Le soir des faits, les gendarmes voient un véhicule qui roule à vive allure, ils mettent les gyrophares pour procéder à un contrôle mais la voiture file. Ils finissent par la retrouver dans une impasse, deux cagoules ont été jetées par la fenêtre, la plaque est fausse, la voiture est vide. Après quelques minutes les gendarmes retrouvent deux gars cachés dans un bosquet non loin de là. Ils nient toute implication. Après la garde à vue, un des deux accepte la procédure du plaider-coupable, mais l’autre clame son innocence, c’est lui qui comparaît aujourd’hui. Il dit qu’il ne conduisait pas, qu’il était passager, tout comme son complice, et qu’il a de suite demandé au conducteur de s’arrêter lorsque les gendarmes ont commencé à les poursuivre.
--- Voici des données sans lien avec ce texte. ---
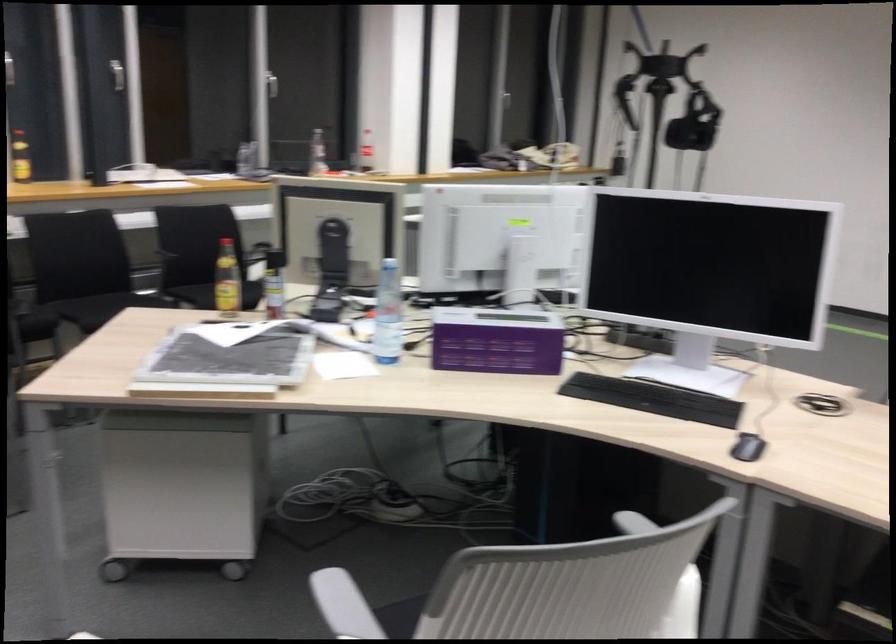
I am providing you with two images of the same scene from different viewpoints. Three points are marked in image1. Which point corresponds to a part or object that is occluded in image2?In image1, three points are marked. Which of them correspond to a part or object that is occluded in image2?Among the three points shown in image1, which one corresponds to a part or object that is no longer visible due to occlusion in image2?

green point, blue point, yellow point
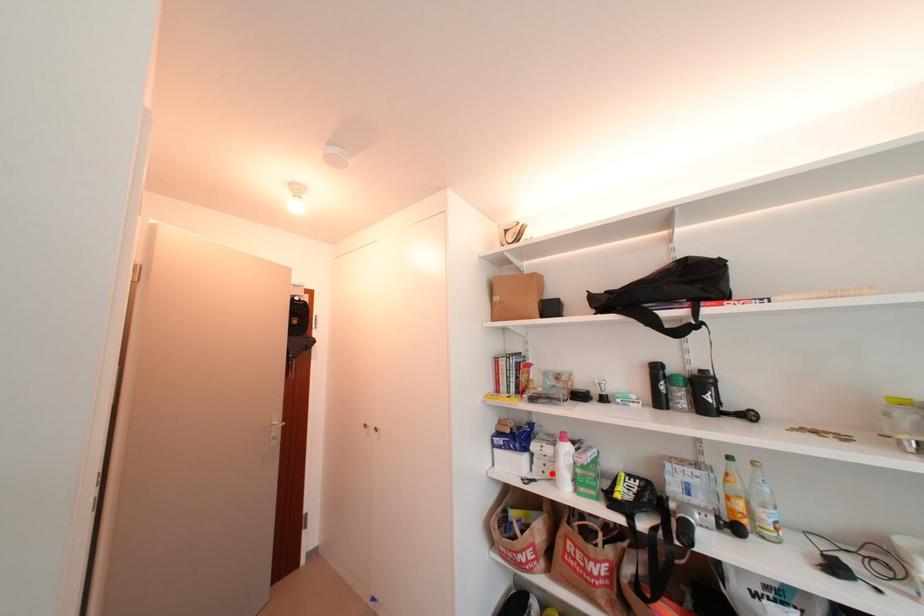
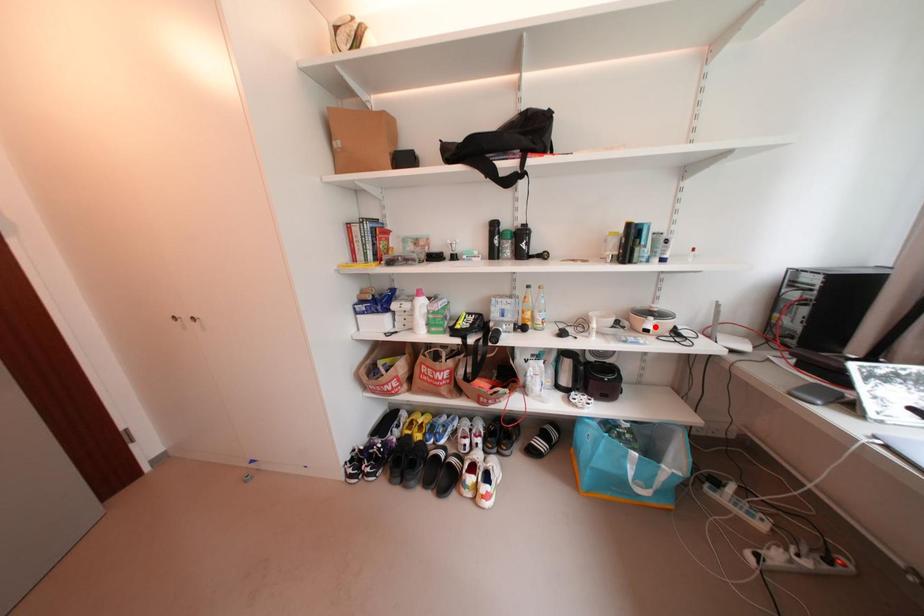
I am providing you with two images of the same scene from different viewpoints. A red point is marked on the first image and another point is marked on the second image. Do the highlighted points in image1 and image2 indicate the same real-world spot?

No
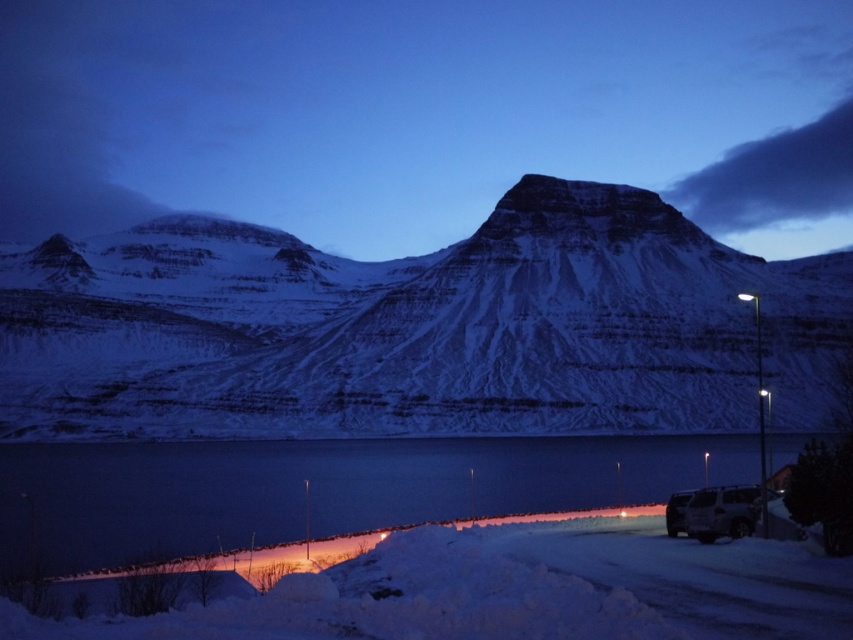
Question: Is white powdery snow at lower center to the right of silver metallic van at lower right from the viewer's perspective?

Choices:
 (A) yes
 (B) no

Answer: (B)

Question: Among these points, which one is farthest from the camera?

Choices:
 (A) (763, 632)
 (B) (103, 496)
 (C) (738, 508)
 (D) (799, 289)

Answer: (D)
La juge lui dit que les gendarmes sont formels, il n’y avait que deux personnes dans la voiture et que le passager avait une coupe afro, ce qui est le cas de son complice. « Oui mais moi quand j’ai vu les gendarmes et que j’ai compris que le conducteur n’allait pas s’arrêter, je me suis allongé sur la banquette arrière, ils confondent ! ». « Monsieur, vous avez changé déjà trois fois de
version
», « oui mais j’avais peur, à cause de mon casier ». « D’accord monsieur, mais il est passé où ce conducteur ? C’est qui ? », « oh ça je ne sais pas, c’est un copain du passager avec la coupe afro, je ne sais pas ce qu’il est devenu mais je sais que quand on s’est cachés dans le bosquet, j’ai entendu un grand plouf, il a p’tet sauté à l’eau à côté du lavoir ? ».

La Procureure demande 6 mois ferme et la révocation du sursis précédent, rendant difficile un éventuel aménagement de peine, avec un bracelet électronique par exemple. « On n’a pas envie de vous croire monsieur, depuis 2019 vous multipliez ce genre de délits (…) le tribunal n’aura donc aucune difficulté à rentrer en voie de condamnation ». L’accusé répond : « Je suis victime d’une erreur, je clame mon innocence, je l’ai toujours clamée, c’est pas ma voiture, je l’ai jamais conduite, relevez les empreintes ! Pourquoi vous ne les avez pas relevées ? Ma femme est enceinte et c’est la galère pour aller chercher la petite à l’école ».

De nouveau un blanc de quinze secondes de la juge. Coupable. 6 mois ferme sans aménagement, 200 euros d’amende pour le sens interdit. L’accusé hoche la tête et repart au dépôt. Les escortes pourront rentrer tôt.